*** Opening of DATA UNDER STUDY ***

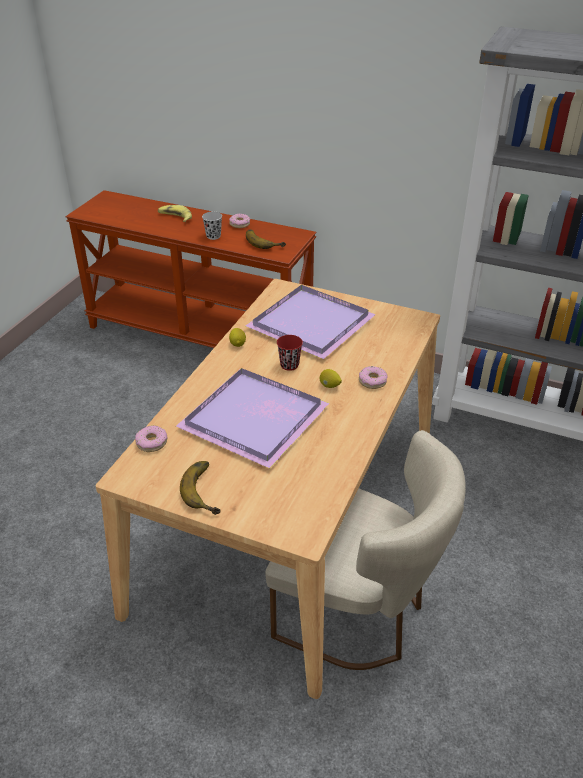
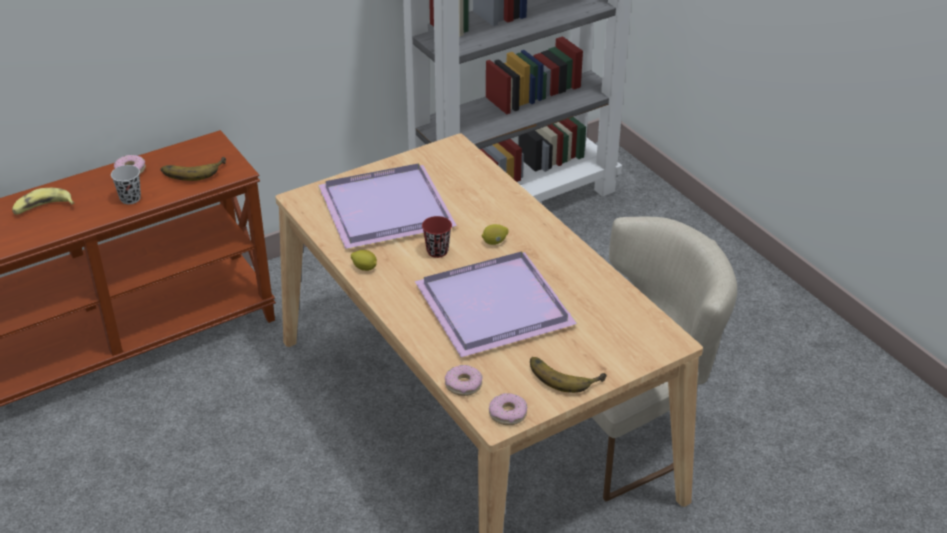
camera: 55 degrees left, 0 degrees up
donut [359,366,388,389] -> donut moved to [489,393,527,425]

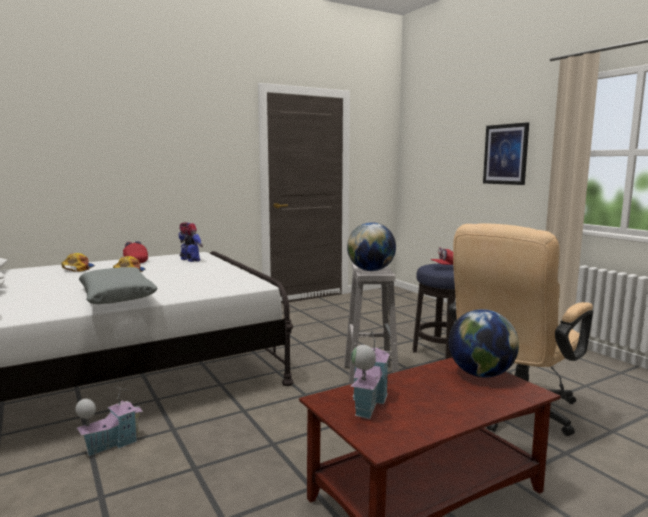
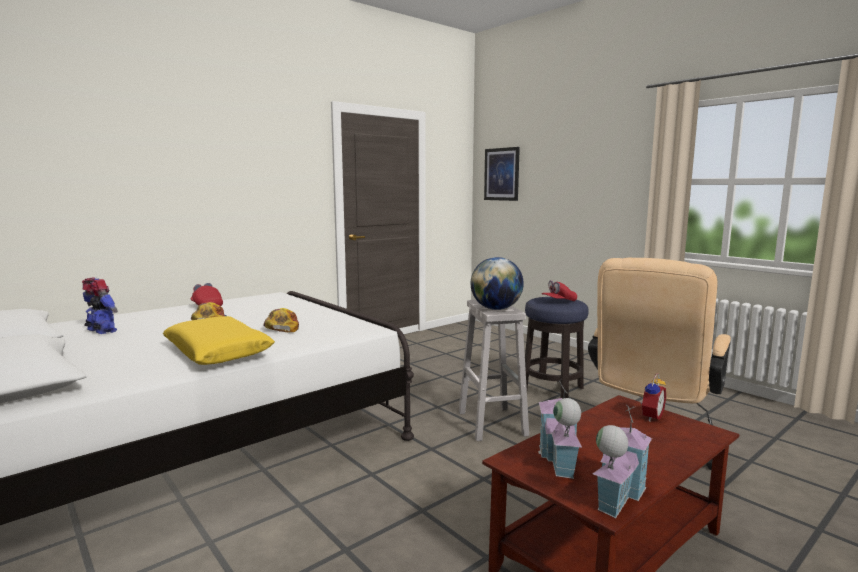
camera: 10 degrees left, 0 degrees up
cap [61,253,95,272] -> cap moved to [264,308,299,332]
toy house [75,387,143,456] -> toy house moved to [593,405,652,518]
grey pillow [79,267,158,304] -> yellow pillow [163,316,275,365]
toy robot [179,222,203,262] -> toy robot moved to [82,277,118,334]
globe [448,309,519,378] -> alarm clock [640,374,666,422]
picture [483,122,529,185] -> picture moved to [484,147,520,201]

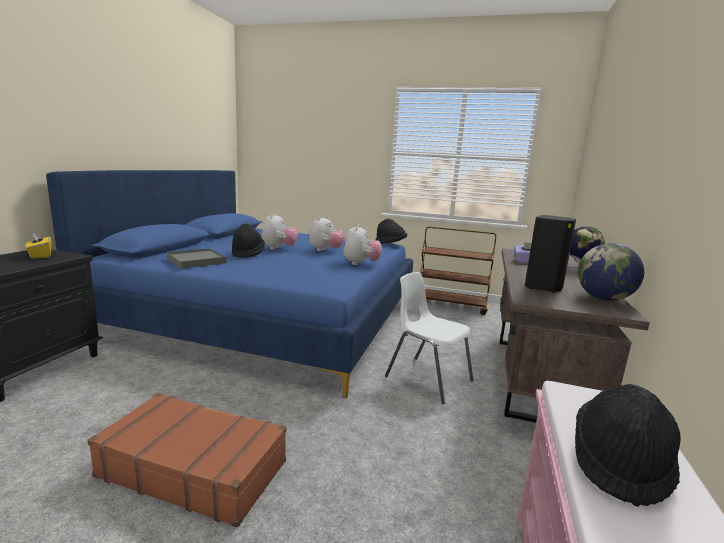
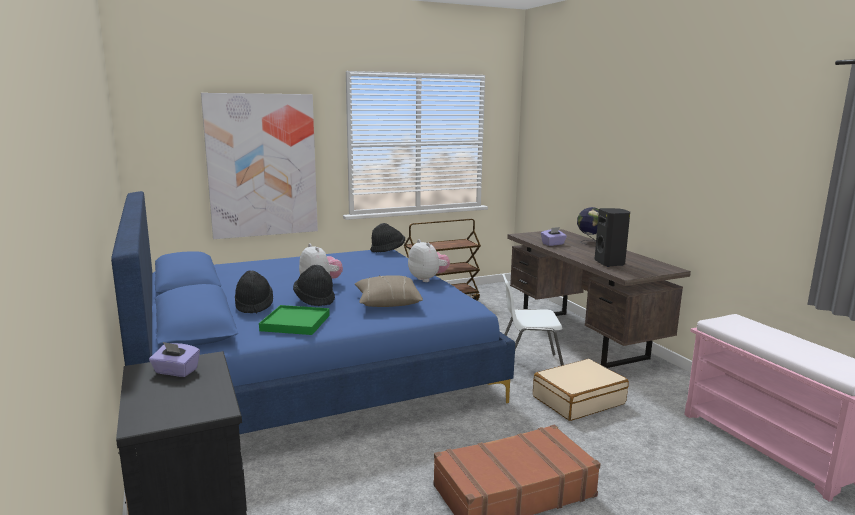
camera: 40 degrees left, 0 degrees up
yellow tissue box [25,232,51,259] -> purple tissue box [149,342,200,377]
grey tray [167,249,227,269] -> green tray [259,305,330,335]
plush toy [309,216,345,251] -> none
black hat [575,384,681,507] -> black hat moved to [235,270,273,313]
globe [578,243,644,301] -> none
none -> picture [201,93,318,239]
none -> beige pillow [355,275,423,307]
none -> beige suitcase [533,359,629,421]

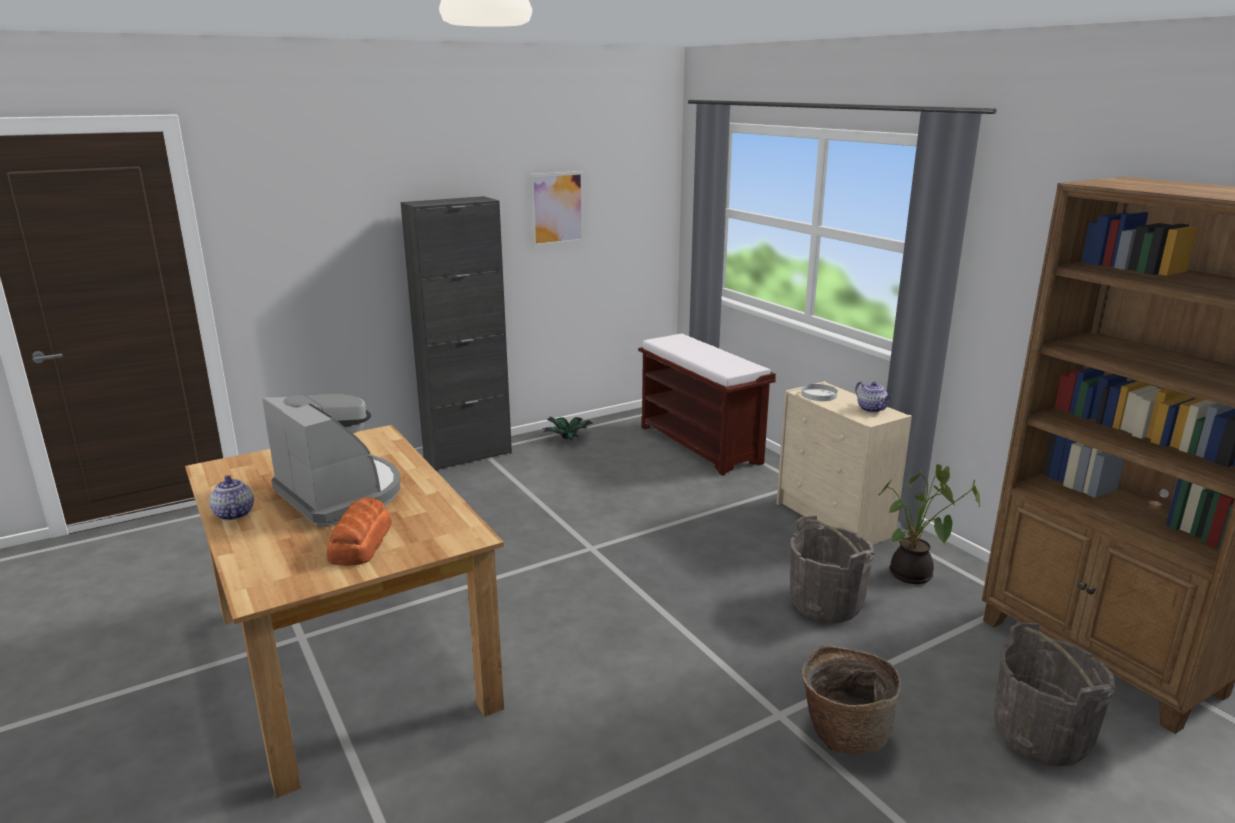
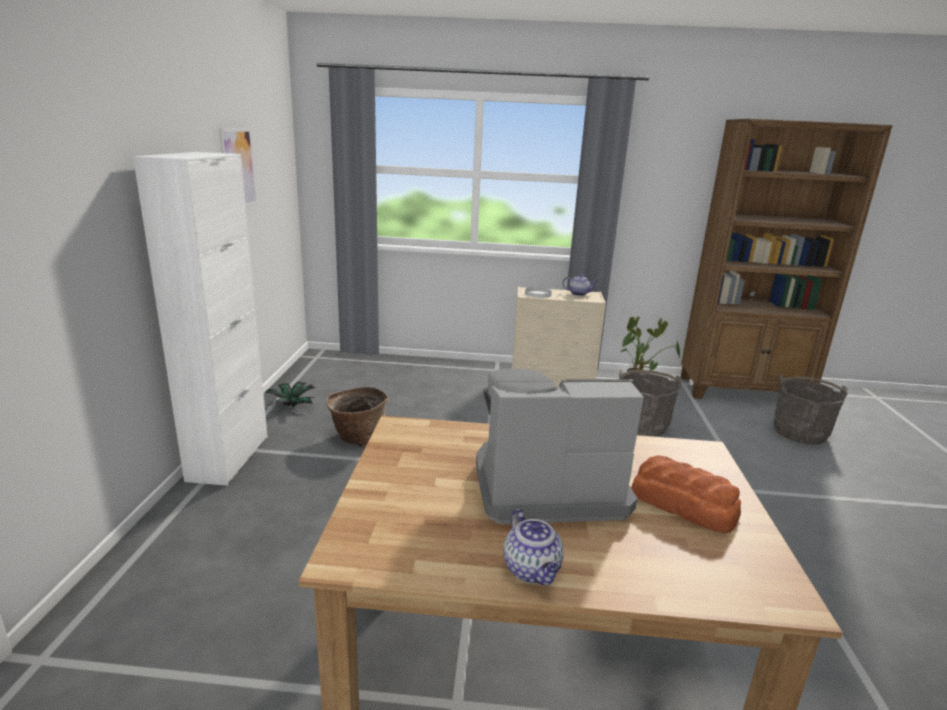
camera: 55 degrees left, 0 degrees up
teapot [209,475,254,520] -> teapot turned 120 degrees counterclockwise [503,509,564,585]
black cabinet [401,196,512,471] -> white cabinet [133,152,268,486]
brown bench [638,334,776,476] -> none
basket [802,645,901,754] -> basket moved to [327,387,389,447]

*** Close of DATA UNDER STUDY ***

Copy each line above that has the word "left".

TASK RESPONSE:
camera: 55 degrees left, 0 degrees up
camera: 10 degrees left, 0 degrees up
camera: 40 degrees left, 0 degrees up
camera: 55 degrees left, 0 degrees up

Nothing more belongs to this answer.